Nix ungewöhnliches würd ich meinen.

----------

## amne

Öh ja, da wirds dann wohl Zeit dass die kompetenten Leute sich zu Wort melden. Ich bin dann mal ruhig.  :Wink: 

----------

## lr

Ich wollte mein System eh nochmal neu aufsetzen...werd mal neu installen....hoffe danach hat es sich erledigt.

lr

----------

## lr

So, nachdem ich das System jetzt neu aufgesetzt habe, konnte ich KDE installieren (habs aber nicht compiliert sondern als bin package installiert.

Danach wollte ich k3b und Sylpheed-claws installieren, aber selbiges problem wieder.

Irgendwie merkwürdig. Ich habe die 2004.1 Live CD benutzt und mich strikt an die Anleitung gehalten, aber irgendwie scheint es da wohl zu Problemen zu kommen. Hatte auch bei jeder Installation das Problem, dass grub nicht gemerged werden konnte, weil er keine Schreibrechte auf /boot hatte. Irgendwie hab ich es dann doch immer hinbekommen...glaub neu gebootet und nochmals die ersten Schritte in der Anleitung zum Mounten gemacht.

Aber um beim Thema zu bleiben.

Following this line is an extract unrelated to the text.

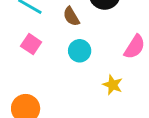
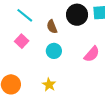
yellow star: (113, 85) -> (49, 85), moved

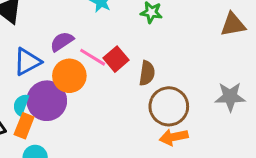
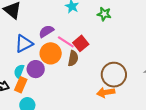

Ich habe jetzt einen Link erstellt namens i386-gnu-linux-pc, der auf das i686er Verzeichnis verweist. Und siehe da, schon kompilieren die Programme problemlos. Habe bisher auch noch keine negativen Auswirkungen feststellen können.

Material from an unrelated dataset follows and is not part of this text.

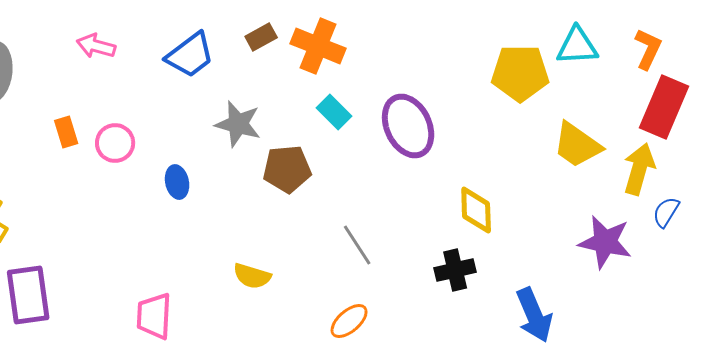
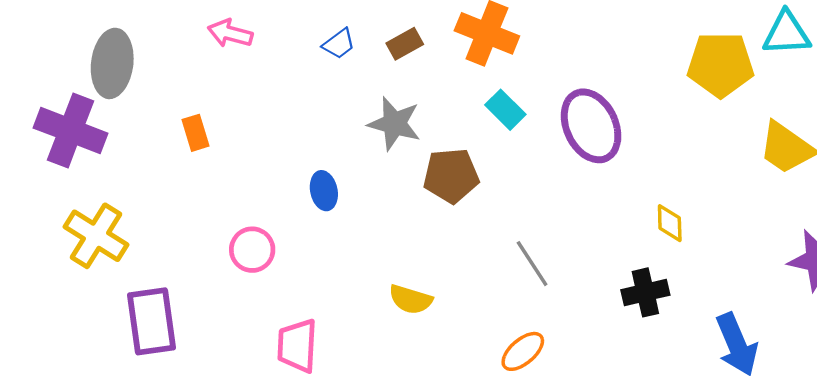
brown rectangle: (261, 37) -> (405, 44), moved
blue trapezoid: (190, 55) -> (339, 44), size x0.6
pink circle: (115, 143) -> (252, 250), moved
yellow diamond: (476, 210) -> (670, 223), size x0.7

Vielleicht weiss ja jemand, was bei mir faul ist. Mit dem Workaround tut es jetzt erstmal, aber ich weiss nicht, ob das irgendwann mal zu Problemen führen kann.

Grüße

LR

----------

## Beforegod

Naja, ein scheiss Workaround aber was solls..

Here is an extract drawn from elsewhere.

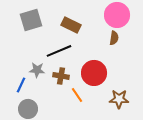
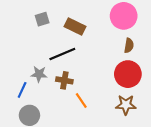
gray square: (31, 20) -> (42, 19), moved, size x0.6
brown semicircle: (114, 38) -> (129, 46), moved
red circle: (94, 73) -> (128, 74), moved

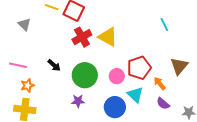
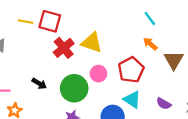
pink circle: (117, 76) -> (98, 74), moved
orange arrow: (160, 83) -> (150, 44), moved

setze einfach einen Symbolischen Link von i686 auf i386..

zwar sehr dreckig aber sollte gehen.

Erinnere mich aber diese Probleme auch mal mit 3.3.1 gehabt zu haben. Ein Update hat mir damals geholfen. (Evt. auch mal libstdc++ neu übersetzen).

----------

## lr

 *Beforegod wrote:*   

> Naja, ein scheiss Workaround aber was solls..
> 
> setze einfach einen Symbolischen Link von i686 auf i386..
> 
> zwar sehr dreckig aber sollte gehen.
> ...

 

--> habe den Link mit ln -sf erstellt, das ist doch symbolischer Link soweit ich mich erinner, oder?

 *Beforegod wrote:*   

> 
> 
> (Evt. auch mal libstdc++ neu übersetzen).

 

--> heisst das Paket libstdc++ ? also quasi nur emerge libstdc++ ?

Au mann, ich merk immer wieder wie wenig ich mich eigentlich mit Linux auskenne  :Very Happy: 

Danke

lr

----------